## [Passage for review]
════════════════════
But other issues with V can’t be addressed by the raspy charm of Cherami Leigh. Mostly having to do with the roleplaying aspects of this roleplaying game. The dialogue options are very limited, granting only a few responses. That being Suspicious V, Mercurial V, Nice V, and [Insert Background Here]. This can often feel restraining, the option you would pick are sometimes (or even often) not present, and sometimes you can get caught offguard with what your V says. This can be addressed in the same way you could address problems with Arthur Morgan from Red Dead Redemption 2 or more appropriately, Geralt Rivera from the Witcher. That V is no wholly your character, she has a personality of her own. And that I would mostly agree. Unfortunately, Cyberpunk doesn't seem to be under that impression.

 

A lot of V is customization. Her background, how she dresses, whether or not she has a long uncut girldick. The game wants to signal to you that this is your V, and in many ways it is. I can't imagine another V than mine, even though I know that within limits, there are other Vs on the same disc. But that phrase: within limits, that is the operant word. Your V has limits to who they can be. Your V will always be a runner. Your V will always have a hard life, your V will always do that sick as hell montage, your V will always want to become a Legend with Jackie. A lot of your V will be found not in the dialogue, but in the inferences.

 

What you choose to do, what you choose not to do, what quests you take. That is what makes your V.

 

I decided to lean as heavily into the derivative nature of Cyberpunk and made a Molly Millions style build. Clever, though not incredibly bright; Ruthless, but with a Devil May Care attitude that brings out the better in others; prone to breaking face, as well as hearts. It was in character creation that I ran into the first hurdle. Her eyes. There was no way for me to replicate the classic mirror eyes of Molly Millions. This struck me as odd. As much as the game pilfered from classic Cyberpunk, it didn't allow me the ability to stylize after, debatably, it's most iconic side character. This is a running problem with Cyberpunk. It is lousy with options, but hardly any of them are ones you want.

 

Most of the options are your standard looter shooter affair. Options that make an abstract number go up. And while I'm sure this is exciting to the enthusiastic mathematicians, very few of the options make the game more fun to play. Some of them do, but they are lost in the noise of color-coded guns, cybertech, and a byzantine perk point system. And while some might say this is "variety", Variety is meaningless if it doesn't change anything.
════════════════════
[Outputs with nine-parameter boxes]
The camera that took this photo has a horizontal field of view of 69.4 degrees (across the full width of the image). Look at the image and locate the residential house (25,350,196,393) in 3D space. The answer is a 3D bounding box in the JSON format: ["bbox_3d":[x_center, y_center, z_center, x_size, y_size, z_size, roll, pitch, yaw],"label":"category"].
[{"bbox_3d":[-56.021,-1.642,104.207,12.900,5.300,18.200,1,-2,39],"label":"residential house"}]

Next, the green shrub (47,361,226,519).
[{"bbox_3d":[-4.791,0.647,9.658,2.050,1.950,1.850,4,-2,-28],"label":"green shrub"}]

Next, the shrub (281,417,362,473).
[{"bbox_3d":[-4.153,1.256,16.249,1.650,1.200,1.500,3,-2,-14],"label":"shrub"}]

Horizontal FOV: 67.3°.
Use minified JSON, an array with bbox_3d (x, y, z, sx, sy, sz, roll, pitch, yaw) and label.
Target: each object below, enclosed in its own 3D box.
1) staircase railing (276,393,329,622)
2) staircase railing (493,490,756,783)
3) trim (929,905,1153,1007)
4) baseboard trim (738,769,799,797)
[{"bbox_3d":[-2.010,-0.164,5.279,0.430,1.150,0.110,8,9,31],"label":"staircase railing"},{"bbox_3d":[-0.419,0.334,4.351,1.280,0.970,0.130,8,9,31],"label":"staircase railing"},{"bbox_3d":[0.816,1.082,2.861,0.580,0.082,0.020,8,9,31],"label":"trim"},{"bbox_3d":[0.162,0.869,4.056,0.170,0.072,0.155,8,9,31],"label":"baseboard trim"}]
════════════════════
## [Instructions for the task]
Carry the Cyberpunk review forward from its last sentence. The listing has no connection to the Cyberpunk review.

## [Exercise answer]
 

Now the things that do work, work well. Ways to slow down time, a rocket leap, motherfucking blades that come out of your arms. These work and improve the game. Unfortunately the buy in for these abilities means you're slogging through several Gigs, which themselves can be fun Far Cry style outposts, but in aggregate can become wearing,  in order to even afford or unlock upgrades. Meaning the most fun you can have in the game comes either right at the end where you can hardly use all the fun stuff, or after you've done so much side content you've become near sick of the game. Cash balance is a particular problem in this game, as the ability to unlock cars becomes staggering at some point.

 

Cars are a particularly thorny subjects because driving in Night City is abysmal. It might be because I play most games with keyboard and mouse that the driving became such a chore through an otherwise gorgeous city, but the twitchy and jittery controls made driving segments, bar a couple of vehicles, impossible for me. The weird part is: Jackie's Motorbike, and the Beast both handle, at the very least: fine. So this wasn't a problem that was insurmountable, it's just every other vehicle felt like it was on ice. I rarely went anywhere when I wasn't on bike. Or I just fast traveled. I honestly don't think it speaks well about your game that, despite its beautify and masterwork design, so many people will forgo navigation to teleport by way of loading screen.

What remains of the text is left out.